WHAT THIS TASK INVOLVES: Exactly as written, set down each line of the data below except its pictures.

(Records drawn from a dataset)
################

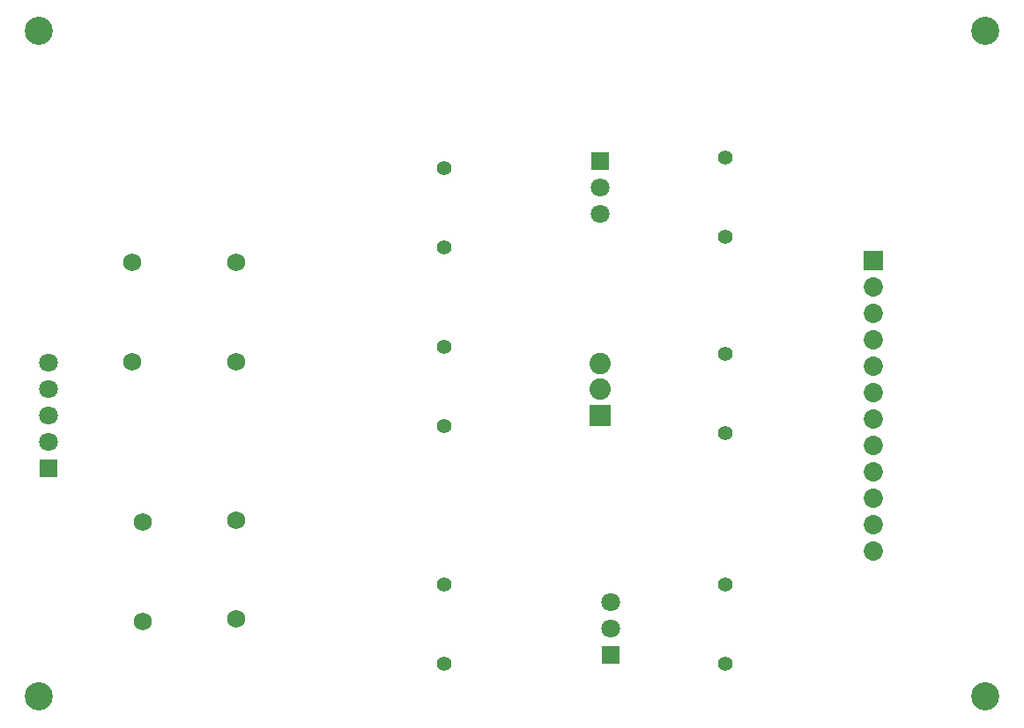
<source format=gbs>
G04*
G04 #@! TF.GenerationSoftware,Altium Limited,Altium Designer,23.0.1 (38)*
G04*
G04 Layer_Color=16711935*
%FSLAX44Y44*%
%MOMM*%
G71*
G04*
G04 #@! TF.SameCoordinates,F02949BF-B442-4A25-BC58-536D77071835*
G04*
G04*
G04 #@! TF.FilePolarity,Negative*
G04*
G01*
G75*
%ADD14C,1.8032*%
%ADD15R,1.8032X1.8032*%
%ADD16C,1.4032*%
%ADD17C,2.0500*%
%ADD18R,2.0500X2.0500*%
%ADD19C,1.8532*%
%ADD20R,1.8532X1.8532*%
%ADD21C,1.7532*%
%ADD22R,1.8032X1.8032*%
%ADD23R,1.8032X1.8032*%
%ADD24C,1.8032*%
%ADD25C,2.7032*%
D14*
X570000Y494600D02*
D03*
Y520000D02*
D03*
X40000Y300000D02*
D03*
Y274600D02*
D03*
Y325400D02*
D03*
Y350800D02*
D03*
D15*
X570000Y545400D02*
D03*
D16*
X690000Y471900D02*
D03*
Y548100D02*
D03*
X420000Y538100D02*
D03*
Y461900D02*
D03*
X690000Y360000D02*
D03*
Y283800D02*
D03*
X420000Y290000D02*
D03*
Y366200D02*
D03*
X690000Y138100D02*
D03*
Y61900D02*
D03*
X420000Y138100D02*
D03*
Y61900D02*
D03*
D17*
X570000Y350700D02*
D03*
Y325350D02*
D03*
D18*
Y300000D02*
D03*
D19*
X832300Y322700D02*
D03*
Y348100D02*
D03*
Y373500D02*
D03*
Y424300D02*
D03*
Y398900D02*
D03*
Y297300D02*
D03*
Y271900D02*
D03*
Y246500D02*
D03*
Y221100D02*
D03*
Y195700D02*
D03*
Y170300D02*
D03*
D20*
Y449700D02*
D03*
D21*
X220000Y352300D02*
D03*
Y447700D02*
D03*
X120000D02*
D03*
Y352300D02*
D03*
X220000Y200000D02*
D03*
Y104600D02*
D03*
X130000Y102300D02*
D03*
Y197700D02*
D03*
D22*
X40000Y249200D02*
D03*
D23*
X580000Y70000D02*
D03*
D24*
Y95400D02*
D03*
Y120800D02*
D03*
D25*
X30000Y670000D02*
D03*
Y30000D02*
D03*
X940000D02*
D03*
Y670000D02*
D03*
M02*

</source>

################

RESPONSE:
<source format=gbs>
G04*
G04 #@! TF.GenerationSoftware,Altium Limited,Altium Designer,23.0.1 (38)*
G04*
G04 Layer_Color=16711935*
%FSLAX44Y44*%
%MOMM*%
G71*
G04*
G04 #@! TF.SameCoordinates,F02949BF-B442-4A25-BC58-536D77071835*
G04*
G04*
G04 #@! TF.FilePolarity,Negative*
G04*
G01*
G75*
%ADD14C,1.8032*%
%ADD15R,1.8032X1.8032*%
%ADD16C,1.4032*%
%ADD17C,2.0500*%
%ADD18R,2.0500X2.0500*%
%ADD19C,1.8532*%
%ADD20R,1.8532X1.8532*%
%ADD21C,1.7532*%
%ADD22R,1.8032X1.8032*%
%ADD23R,1.8032X1.8032*%
%ADD24C,1.8032*%
%ADD25C,2.7032*%
D14*
X570000Y494600D02*
D03*
Y520000D02*
D03*
X40000Y300000D02*
D03*
Y274600D02*
D03*
Y325400D02*
D03*
Y350800D02*
D03*
D15*
X570000Y545400D02*
D03*
D16*
X690000Y471900D02*
D03*
Y548100D02*
D03*
X420000Y538100D02*
D03*
Y461900D02*
D03*
X690000Y360000D02*
D03*
Y283800D02*
D03*
X420000Y290000D02*
D03*
Y366200D02*
D03*
X690000Y138100D02*
D03*
Y61900D02*
D03*
X420000Y138100D02*
D03*
Y61900D02*
D03*
D17*
X570000Y350700D02*
D03*
Y325350D02*
D03*
D18*
Y300000D02*
D03*
D19*
X832300Y322700D02*
D03*
Y348100D02*
D03*
Y373500D02*
D03*
Y424300D02*
D03*
Y398900D02*
D03*
Y297300D02*
D03*
Y271900D02*
D03*
Y246500D02*
D03*
Y221100D02*
D03*
Y195700D02*
D03*
Y170300D02*
D03*
D20*
Y449700D02*
D03*
D21*
X220000Y352300D02*
D03*
Y447700D02*
D03*
X120000D02*
D03*
Y352300D02*
D03*
X220000Y200000D02*
D03*
Y104600D02*
D03*
X130000Y102300D02*
D03*
Y197700D02*
D03*
D22*
X40000Y249200D02*
D03*
D23*
X580000Y70000D02*
D03*
D24*
Y95400D02*
D03*
Y120800D02*
D03*
D25*
X30000Y670000D02*
D03*
Y30000D02*
D03*
X940000D02*
D03*
Y670000D02*
D03*
M02*

</source>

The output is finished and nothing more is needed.